Di akhir pembahasan disajikan kesimpulan atas pembahasan sekaligus sebagai penutup
karangan ilmiah.
c. Aspek argumentasi yaitu bagaimana hubungan bagian
yang menyatakan fakta, analisis terhadap fakta, pembuktian suatu pernyataan,
dan kesimpulan dari hal yang telah dibuktikan. Hampir sebagian besar isi
karangan ilmiah menyajikan argumen-argumen mengapa masalah tersebut perlu
dibahas (pendahuluan), pendapat-pendapat/temuan-temuan dalam analisis harus
memuat argumen-argumen yang lengkap dan mendalam.

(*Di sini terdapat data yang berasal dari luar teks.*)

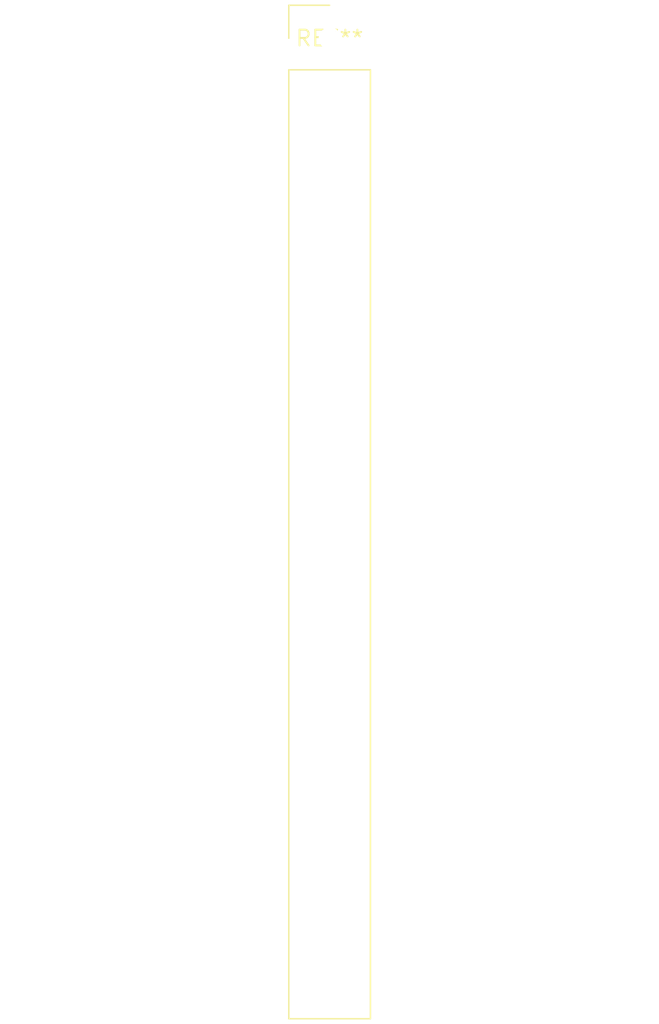
<source format=kicad_pcb>
(kicad_pcb (version 20240108) (generator pcbnew)

  (general
    (thickness 1.6)
  )

  (paper "A4")
  (layers
    (0 "F.Cu" signal)
    (31 "B.Cu" signal)
    (32 "B.Adhes" user "B.Adhesive")
    (33 "F.Adhes" user "F.Adhesive")
    (34 "B.Paste" user)
    (35 "F.Paste" user)
    (36 "B.SilkS" user "B.Silkscreen")
    (37 "F.SilkS" user "F.Silkscreen")
    (38 "B.Mask" user)
    (39 "F.Mask" user)
    (40 "Dwgs.User" user "User.Drawings")
    (41 "Cmts.User" user "User.Comments")
    (42 "Eco1.User" user "User.Eco1")
    (43 "Eco2.User" user "User.Eco2")
    (44 "Edge.Cuts" user)
    (45 "Margin" user)
    (46 "B.CrtYd" user "B.Courtyard")
    (47 "F.CrtYd" user "F.Courtyard")
    (48 "B.Fab" user)
    (49 "F.Fab" user)
    (50 "User.1" user)
    (51 "User.2" user)
    (52 "User.3" user)
    (53 "User.4" user)
    (54 "User.5" user)
    (55 "User.6" user)
    (56 "User.7" user)
    (57 "User.8" user)
    (58 "User.9" user)
  )

  (setup
    (pad_to_mask_clearance 0)
    (pcbplotparams
      (layerselection 0x00010fc_ffffffff)
      (plot_on_all_layers_selection 0x0000000_00000000)
      (disableapertmacros false)
      (usegerberextensions false)
      (usegerberattributes false)
      (usegerberadvancedattributes false)
      (creategerberjobfile false)
      (dashed_line_dash_ratio 12.000000)
      (dashed_line_gap_ratio 3.000000)
      (svgprecision 4)
      (plotframeref false)
      (viasonmask false)
      (mode 1)
      (useauxorigin false)
      (hpglpennumber 1)
      (hpglpenspeed 20)
      (hpglpendiameter 15.000000)
      (dxfpolygonmode false)
      (dxfimperialunits false)
      (dxfusepcbnewfont false)
      (psnegative false)
      (psa4output false)
      (plotreference false)
      (plotvalue false)
      (plotinvisibletext false)
      (sketchpadsonfab false)
      (subtractmaskfromsilk false)
      (outputformat 1)
      (mirror false)
      (drillshape 1)
      (scaleselection 1)
      (outputdirectory "")
    )
  )

  (net 0 "")

  (footprint "Samtec_HPM-16-01-x-S_Straight_1x16_Pitch5.08mm" (layer "F.Cu") (at 0 0))

)

</source>
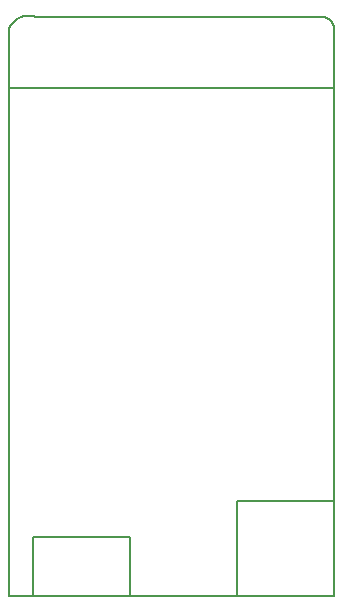
<source format=gbr>
G04 EAGLE Gerber RS-274X export*
G75*
%MOMM*%
%FSLAX34Y34*%
%LPD*%
%INSilkscreen Bottom*%
%IPPOS*%
%AMOC8*
5,1,8,0,0,1.08239X$1,22.5*%
G01*
%ADD10C,0.127000*%


D10*
X223550Y406400D02*
X466250Y406400D01*
X466492Y406397D01*
X466733Y406388D01*
X466974Y406374D01*
X467215Y406353D01*
X467455Y406327D01*
X467695Y406295D01*
X467934Y406257D01*
X468171Y406214D01*
X468408Y406164D01*
X468643Y406109D01*
X468877Y406049D01*
X469109Y405982D01*
X469340Y405911D01*
X469569Y405833D01*
X469796Y405750D01*
X470021Y405662D01*
X470244Y405568D01*
X470464Y405469D01*
X470682Y405364D01*
X470897Y405255D01*
X471110Y405140D01*
X471320Y405020D01*
X471526Y404895D01*
X471730Y404765D01*
X471931Y404630D01*
X472128Y404490D01*
X472322Y404346D01*
X472512Y404197D01*
X472698Y404043D01*
X472881Y403885D01*
X473060Y403723D01*
X473235Y403556D01*
X473406Y403385D01*
X473573Y403210D01*
X473735Y403031D01*
X473893Y402848D01*
X474047Y402662D01*
X474196Y402472D01*
X474340Y402278D01*
X474480Y402081D01*
X474615Y401880D01*
X474745Y401676D01*
X474870Y401470D01*
X474990Y401260D01*
X475105Y401047D01*
X475214Y400832D01*
X475319Y400614D01*
X475418Y400394D01*
X475512Y400171D01*
X475600Y399946D01*
X475683Y399719D01*
X475761Y399490D01*
X475832Y399259D01*
X475899Y399027D01*
X475959Y398793D01*
X476014Y398558D01*
X476064Y398321D01*
X476107Y398084D01*
X476145Y397845D01*
X476177Y397605D01*
X476203Y397365D01*
X476224Y397124D01*
X476238Y396883D01*
X476247Y396642D01*
X476250Y396400D01*
X476250Y346400D01*
X476250Y-3600D01*
X476250Y-83600D01*
X393550Y-83600D01*
X303550Y-83600D01*
X220850Y-83600D01*
X200850Y-83600D01*
X200850Y346400D01*
X200850Y396400D01*
X201008Y396793D01*
X201176Y397183D01*
X201353Y397568D01*
X201539Y397948D01*
X201734Y398325D01*
X201939Y398696D01*
X202152Y399062D01*
X202374Y399423D01*
X202605Y399779D01*
X202845Y400128D01*
X203092Y400472D01*
X203348Y400810D01*
X203612Y401142D01*
X203884Y401467D01*
X204164Y401785D01*
X204451Y402097D01*
X204746Y402401D01*
X205048Y402699D01*
X205358Y402989D01*
X205674Y403271D01*
X205996Y403546D01*
X206326Y403812D01*
X206662Y404071D01*
X207003Y404322D01*
X207351Y404564D01*
X207705Y404798D01*
X208064Y405023D01*
X208429Y405239D01*
X208798Y405447D01*
X209173Y405645D01*
X209552Y405835D01*
X209935Y406015D01*
X210323Y406186D01*
X210715Y406347D01*
X211111Y406499D01*
X211510Y406641D01*
X211913Y406774D01*
X212318Y406897D01*
X212727Y407010D01*
X213138Y407113D01*
X213552Y407206D01*
X213967Y407290D01*
X214385Y407363D01*
X214804Y407426D01*
X215224Y407478D01*
X215646Y407521D01*
X216069Y407553D01*
X216492Y407576D01*
X216916Y407588D01*
X217340Y407589D01*
X217763Y407581D01*
X218187Y407562D01*
X218610Y407533D01*
X219032Y407494D01*
X219453Y407445D01*
X219872Y407385D01*
X220290Y407316D01*
X220707Y407236D01*
X221121Y407146D01*
X221533Y407046D01*
X221942Y406937D01*
X222349Y406817D01*
X222753Y406688D01*
X223153Y406549D01*
X223550Y406400D01*
X220850Y-33600D02*
X220850Y-83600D01*
X220850Y-33600D02*
X303550Y-33600D01*
X303550Y-83600D01*
X393550Y-83600D02*
X393550Y-3600D01*
X476250Y-3600D01*
X476250Y346400D02*
X200850Y346400D01*
M02*

</source>
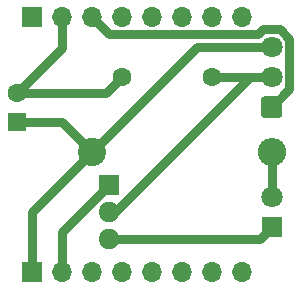
<source format=gbr>
%TF.GenerationSoftware,KiCad,Pcbnew,(5.1.7)-1*%
%TF.CreationDate,2020-10-30T16:09:29+01:00*%
%TF.ProjectId,RcOid,52634f69-642e-46b6-9963-61645f706362,rev?*%
%TF.SameCoordinates,Original*%
%TF.FileFunction,Copper,L2,Bot*%
%TF.FilePolarity,Positive*%
%FSLAX46Y46*%
G04 Gerber Fmt 4.6, Leading zero omitted, Abs format (unit mm)*
G04 Created by KiCad (PCBNEW (5.1.7)-1) date 2020-10-30 16:09:29*
%MOMM*%
%LPD*%
G01*
G04 APERTURE LIST*
%TA.AperFunction,ComponentPad*%
%ADD10R,1.800000X1.717500*%
%TD*%
%TA.AperFunction,ComponentPad*%
%ADD11O,1.800000X1.717500*%
%TD*%
%TA.AperFunction,ComponentPad*%
%ADD12C,1.600000*%
%TD*%
%TA.AperFunction,ComponentPad*%
%ADD13R,1.600000X1.600000*%
%TD*%
%TA.AperFunction,ComponentPad*%
%ADD14R,1.800000X1.800000*%
%TD*%
%TA.AperFunction,ComponentPad*%
%ADD15C,1.800000*%
%TD*%
%TA.AperFunction,ComponentPad*%
%ADD16R,1.700000X1.700000*%
%TD*%
%TA.AperFunction,ComponentPad*%
%ADD17O,1.700000X1.700000*%
%TD*%
%TA.AperFunction,ComponentPad*%
%ADD18C,2.400000*%
%TD*%
%TA.AperFunction,ComponentPad*%
%ADD19O,2.400000X2.400000*%
%TD*%
%TA.AperFunction,ViaPad*%
%ADD20C,1.600000*%
%TD*%
%TA.AperFunction,Conductor*%
%ADD21C,0.800000*%
%TD*%
G04 APERTURE END LIST*
D10*
%TO.P,Q1,1*%
%TO.N,Net-(J2-Pad2)*%
X136076667Y-108200000D03*
D11*
%TO.P,Q1,2*%
%TO.N,GND*%
X136076667Y-110490000D03*
%TO.P,Q1,3*%
%TO.N,Net-(D1-Pad1)*%
X136076667Y-112780000D03*
%TD*%
D12*
%TO.P,C1,2*%
%TO.N,GND*%
X128270000Y-100370000D03*
D13*
%TO.P,C1,1*%
%TO.N,+3V3*%
X128270000Y-102870000D03*
%TD*%
D14*
%TO.P,D1,1*%
%TO.N,Net-(D1-Pad1)*%
X149860000Y-111760000D03*
D15*
%TO.P,D1,2*%
%TO.N,Net-(D1-Pad2)*%
X149860000Y-109220000D03*
%TD*%
D16*
%TO.P,J1,1*%
%TO.N,Net-(J1-Pad1)*%
X129540000Y-93980000D03*
D17*
%TO.P,J1,2*%
%TO.N,GND*%
X132080000Y-93980000D03*
%TO.P,J1,3*%
%TO.N,Net-(J1-Pad3)*%
X134620000Y-93980000D03*
%TO.P,J1,4*%
%TO.N,Net-(J1-Pad4)*%
X137160000Y-93980000D03*
%TO.P,J1,5*%
%TO.N,Net-(J1-Pad5)*%
X139700000Y-93980000D03*
%TO.P,J1,6*%
%TO.N,Net-(J1-Pad6)*%
X142240000Y-93980000D03*
%TO.P,J1,7*%
%TO.N,Net-(J1-Pad7)*%
X144780000Y-93980000D03*
%TO.P,J1,8*%
%TO.N,Net-(J1-Pad8)*%
X147320000Y-93980000D03*
%TD*%
%TO.P,J2,8*%
%TO.N,Net-(J2-Pad8)*%
X147320000Y-115570000D03*
%TO.P,J2,7*%
%TO.N,Net-(J2-Pad7)*%
X144780000Y-115570000D03*
%TO.P,J2,6*%
%TO.N,Net-(J2-Pad6)*%
X142240000Y-115570000D03*
%TO.P,J2,5*%
%TO.N,Net-(J2-Pad5)*%
X139700000Y-115570000D03*
%TO.P,J2,4*%
%TO.N,Net-(J2-Pad4)*%
X137160000Y-115570000D03*
%TO.P,J2,3*%
%TO.N,Net-(J2-Pad3)*%
X134620000Y-115570000D03*
%TO.P,J2,2*%
%TO.N,Net-(J2-Pad2)*%
X132080000Y-115570000D03*
D16*
%TO.P,J2,1*%
%TO.N,+3V3*%
X129540000Y-115570000D03*
%TD*%
%TO.P,U1,1*%
%TO.N,Net-(J1-Pad3)*%
%TA.AperFunction,ComponentPad*%
G36*
G01*
X150509800Y-102500000D02*
X149210200Y-102500000D01*
G75*
G02*
X148960000Y-102249800I0J250200D01*
G01*
X148960000Y-100950200D01*
G75*
G02*
X149210200Y-100700000I250200J0D01*
G01*
X150509800Y-100700000D01*
G75*
G02*
X150760000Y-100950200I0J-250200D01*
G01*
X150760000Y-102249800D01*
G75*
G02*
X150509800Y-102500000I-250200J0D01*
G01*
G37*
%TD.AperFunction*%
D15*
%TO.P,U1,2*%
%TO.N,GND*%
X149860000Y-99060000D03*
%TO.P,U1,3*%
%TO.N,+3V3*%
X149860000Y-96520000D03*
%TD*%
D18*
%TO.P,R1,1*%
%TO.N,+3V3*%
X134620000Y-105410000D03*
D19*
%TO.P,R1,2*%
%TO.N,Net-(D1-Pad2)*%
X149860000Y-105410000D03*
%TD*%
D20*
%TO.N,GND*%
X137160000Y-99060000D03*
X144780000Y-99060000D03*
%TD*%
D21*
%TO.N,+3V3*%
X129540000Y-110490000D02*
X134620000Y-105410000D01*
X129540000Y-115570000D02*
X129540000Y-110490000D01*
X132080000Y-102870000D02*
X134620000Y-105410000D01*
X128270000Y-102870000D02*
X132080000Y-102870000D01*
X143510000Y-96520000D02*
X149860000Y-96520000D01*
X134620000Y-105410000D02*
X143510000Y-96520000D01*
%TO.N,GND*%
X132080000Y-96560000D02*
X132080000Y-93980000D01*
X128270000Y-100370000D02*
X132080000Y-96560000D01*
X148055419Y-99060000D02*
X149860000Y-99060000D01*
X136625419Y-110490000D02*
X148055419Y-99060000D01*
X136076667Y-110490000D02*
X136625419Y-110490000D01*
X128270000Y-100370000D02*
X135850000Y-100370000D01*
X135850000Y-100370000D02*
X137160000Y-99060000D01*
X144780000Y-99060000D02*
X149860000Y-99060000D01*
%TO.N,Net-(D1-Pad1)*%
X148840000Y-112780000D02*
X149860000Y-111760000D01*
X136076667Y-112780000D02*
X148840000Y-112780000D01*
%TO.N,Net-(D1-Pad2)*%
X149860000Y-105410000D02*
X149860000Y-109220000D01*
%TO.N,Net-(J1-Pad3)*%
X151360001Y-100099999D02*
X149860000Y-101600000D01*
X151360001Y-95799999D02*
X151360001Y-100099999D01*
X150580001Y-95019999D02*
X151360001Y-95799999D01*
X149139999Y-95019999D02*
X150580001Y-95019999D01*
X148729997Y-95430001D02*
X149139999Y-95019999D01*
X136070001Y-95430001D02*
X148729997Y-95430001D01*
X134620000Y-93980000D02*
X136070001Y-95430001D01*
%TO.N,Net-(J2-Pad2)*%
X132080000Y-112196667D02*
X136076667Y-108200000D01*
X132080000Y-115570000D02*
X132080000Y-112196667D01*
%TD*%
M02*

</source>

d. Aspek teknik penyusunan yaitu bagaimana pola
penyusunan yang dipakai, apakah digunakan secara konsisten. Karangan ilmiah
harus disusun dengan pola penyusunan tertentu, dan teknik ini bersifat baku dan
universal.Untuk itu pemahaman terhadap teknik penyusunan karangan ilmiah
merupakan syarat multak yang harus dipenuhi jika orang akan menyusun karangan
ilmiah.
e. Aspek bahasa yaitu bagaimana penggunaan bahasa
dalam karangan tersebut? baik dan benar? Baku? Karangan ilmiah disusun dengan
bahasa yang baik, benar dan ilmiah. Penggunaan bahasa yang tidak tepat justru
akan mengurangi kadar keilmiahan suatu karya sastra lebih-lebih untuk karangan
ilmiah akademis.
Beberapa ciri bahasa ilmiah: kalimat pasif, sebisa
mungkin menghindari kata ganti diri (saya, kami, kita), susunan kalimat
efektif/hindari kalimat-kalimat dengan klausa-klausa yang panjang.